Apa yang dilakukan Gus Dur pada dua contoh kasus di atas merupakan bukti nyata upaya Gus Dur dalam mewujudkan kebijaksanaan moral dalam bergaul dengan alam, atau yang dikenal sebagai etika lingkungan. Etika ini diperlukan agar setiap kegiatan yang menyangkut lingkungan hidup dipertimbangkan secara cermat demi menjaga keseimbangan manusia dengan alam.
Menjelaskan perjuangan Gus Dur dalam perjuangan lingkungan sama halnya seperti melihat oksigen di dalam air. Tak nampak di mata, tapi ia ada dalam balutan pembelaan terhadap kemanusiaan. Sebab jika lingkungan rusak, maka sama saja mengancam hak hidup dan hak untuk hidup umat manusia. Terlebih para kaum papa dan kaum marjinal yang paling merasakan dampak kerugiannya, padahal mereka paling sedikit konsumsinya.

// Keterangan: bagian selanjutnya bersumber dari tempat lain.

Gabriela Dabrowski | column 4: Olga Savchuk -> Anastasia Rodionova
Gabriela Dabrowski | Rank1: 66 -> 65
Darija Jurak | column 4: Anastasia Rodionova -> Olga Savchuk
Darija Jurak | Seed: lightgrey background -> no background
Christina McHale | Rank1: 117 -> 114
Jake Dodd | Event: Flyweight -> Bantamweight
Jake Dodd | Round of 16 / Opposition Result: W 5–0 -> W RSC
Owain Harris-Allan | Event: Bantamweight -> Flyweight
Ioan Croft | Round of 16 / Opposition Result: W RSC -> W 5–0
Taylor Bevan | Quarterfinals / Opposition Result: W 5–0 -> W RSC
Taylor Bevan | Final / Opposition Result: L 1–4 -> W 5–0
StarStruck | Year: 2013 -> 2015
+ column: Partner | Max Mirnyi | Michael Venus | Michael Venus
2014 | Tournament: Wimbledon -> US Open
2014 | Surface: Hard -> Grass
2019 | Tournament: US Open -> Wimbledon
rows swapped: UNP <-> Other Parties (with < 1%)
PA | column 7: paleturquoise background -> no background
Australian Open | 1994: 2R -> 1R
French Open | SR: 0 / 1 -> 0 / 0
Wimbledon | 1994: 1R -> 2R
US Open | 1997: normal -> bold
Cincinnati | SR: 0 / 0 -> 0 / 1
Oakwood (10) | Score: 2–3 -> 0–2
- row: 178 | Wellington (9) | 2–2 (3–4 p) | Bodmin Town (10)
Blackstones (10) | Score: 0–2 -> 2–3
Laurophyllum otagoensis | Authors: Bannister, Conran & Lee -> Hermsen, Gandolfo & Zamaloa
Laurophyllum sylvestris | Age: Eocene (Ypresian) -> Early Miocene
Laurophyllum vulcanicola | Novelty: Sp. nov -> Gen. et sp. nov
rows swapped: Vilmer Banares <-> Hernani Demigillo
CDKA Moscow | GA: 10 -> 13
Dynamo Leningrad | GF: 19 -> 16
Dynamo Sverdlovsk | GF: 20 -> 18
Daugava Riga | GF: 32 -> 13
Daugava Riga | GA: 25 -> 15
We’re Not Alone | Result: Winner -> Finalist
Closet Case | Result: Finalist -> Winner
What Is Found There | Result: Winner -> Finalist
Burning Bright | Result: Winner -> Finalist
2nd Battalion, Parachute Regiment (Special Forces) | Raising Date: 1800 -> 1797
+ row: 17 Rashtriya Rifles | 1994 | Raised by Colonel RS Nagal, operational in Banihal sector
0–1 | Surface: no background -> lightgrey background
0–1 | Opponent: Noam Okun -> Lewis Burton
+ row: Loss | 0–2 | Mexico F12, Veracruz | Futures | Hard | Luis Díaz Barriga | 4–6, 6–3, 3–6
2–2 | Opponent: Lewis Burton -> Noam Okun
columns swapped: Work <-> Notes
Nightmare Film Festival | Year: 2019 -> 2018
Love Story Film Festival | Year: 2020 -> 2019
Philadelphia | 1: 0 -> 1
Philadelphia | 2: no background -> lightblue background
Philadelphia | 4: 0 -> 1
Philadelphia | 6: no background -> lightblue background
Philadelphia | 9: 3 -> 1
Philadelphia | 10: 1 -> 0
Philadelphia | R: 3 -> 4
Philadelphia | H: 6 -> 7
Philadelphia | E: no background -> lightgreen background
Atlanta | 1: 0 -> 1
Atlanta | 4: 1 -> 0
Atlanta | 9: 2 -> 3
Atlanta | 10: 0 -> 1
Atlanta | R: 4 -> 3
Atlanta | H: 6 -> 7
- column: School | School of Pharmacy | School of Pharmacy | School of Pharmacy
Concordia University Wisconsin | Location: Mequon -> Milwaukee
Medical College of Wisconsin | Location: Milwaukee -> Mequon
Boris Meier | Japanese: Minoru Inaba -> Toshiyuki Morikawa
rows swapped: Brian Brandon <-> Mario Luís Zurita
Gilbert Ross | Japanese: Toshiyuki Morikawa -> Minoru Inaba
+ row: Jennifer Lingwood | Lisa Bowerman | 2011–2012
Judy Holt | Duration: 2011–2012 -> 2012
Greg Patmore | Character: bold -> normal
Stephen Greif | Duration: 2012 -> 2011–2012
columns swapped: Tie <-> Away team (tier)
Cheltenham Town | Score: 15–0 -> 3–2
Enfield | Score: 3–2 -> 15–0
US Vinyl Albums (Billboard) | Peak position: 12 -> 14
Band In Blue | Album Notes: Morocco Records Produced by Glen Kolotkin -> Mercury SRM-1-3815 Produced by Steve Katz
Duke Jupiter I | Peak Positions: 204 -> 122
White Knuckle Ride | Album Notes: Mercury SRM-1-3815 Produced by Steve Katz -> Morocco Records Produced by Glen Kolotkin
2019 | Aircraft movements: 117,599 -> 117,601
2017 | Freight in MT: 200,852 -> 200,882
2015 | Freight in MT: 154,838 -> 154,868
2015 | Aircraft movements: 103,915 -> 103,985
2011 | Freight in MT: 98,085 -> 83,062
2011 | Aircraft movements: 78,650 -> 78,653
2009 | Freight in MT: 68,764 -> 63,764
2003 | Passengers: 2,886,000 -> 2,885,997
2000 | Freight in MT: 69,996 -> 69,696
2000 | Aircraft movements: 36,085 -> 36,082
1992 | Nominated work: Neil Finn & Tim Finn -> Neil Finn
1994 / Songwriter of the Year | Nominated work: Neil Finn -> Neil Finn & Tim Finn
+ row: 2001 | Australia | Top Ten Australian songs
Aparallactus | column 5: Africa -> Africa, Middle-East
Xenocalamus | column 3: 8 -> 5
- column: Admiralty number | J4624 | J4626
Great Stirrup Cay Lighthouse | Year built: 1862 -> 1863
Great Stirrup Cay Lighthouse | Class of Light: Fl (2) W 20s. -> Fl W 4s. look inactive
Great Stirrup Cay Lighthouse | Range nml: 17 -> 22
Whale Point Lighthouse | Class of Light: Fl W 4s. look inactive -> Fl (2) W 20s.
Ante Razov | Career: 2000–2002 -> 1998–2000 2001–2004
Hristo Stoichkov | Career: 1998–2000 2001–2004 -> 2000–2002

Berikut adalah jejak warisan Gus Dur di isu lingkungan:
- Penganjur “Land Reform” untuk Kedaulatan Agraria dan Keadilan untuk Petani
- Pendorong lahirnya Tap MPR IX/2001, Pembaruan Agraria dan Pengelolaan SDA
- Pelopor dan Inspirator Pembangunan Berbasis Maritim: Kedaulatan SDA Laut dan Pesisir (Lahirnya Kementerian Perikanan dan Kelautan)
- Pendorong gagasan gerakan hijau (green movement) dalam parpol dengan prinsip kultural dan bersumber pada nilai-nilai lokal yang hidup (living knowledge)
- Penolakan industri ekstraktif perusak SDA dan Eksklusi Rakyat (PLTN Jateng, Pabrik Kertas Sumatera/2010)
- Terobosan Kebijakan Moratorium Logging Hutan (10-20 tahun) untuk keberlanjutan pelestarian ekosistem diikuti restorasi, koreksi regulasi, dan kebijakan perusak SDA
- Pengembangan Pendidikan Islam berwawasan Lingkungan Hidup
- Mendapat Gelar Penghormatan Tokoh Pejuang Lingkungan Hidup (WALHI 2010)
Setidaknya terdapat delapan catatan perjuangan Gus Dur di isu lingkungan, meskipun mungkin ada jejak-jejak lain yang tidak atau belum tercatat. Untuk itu, tidak banyak yang penulis bisa ucapkan dalam menutup catatan singkat ini selain; “Gus Dur telah meneladankan, saatnya kita melanjutkan”.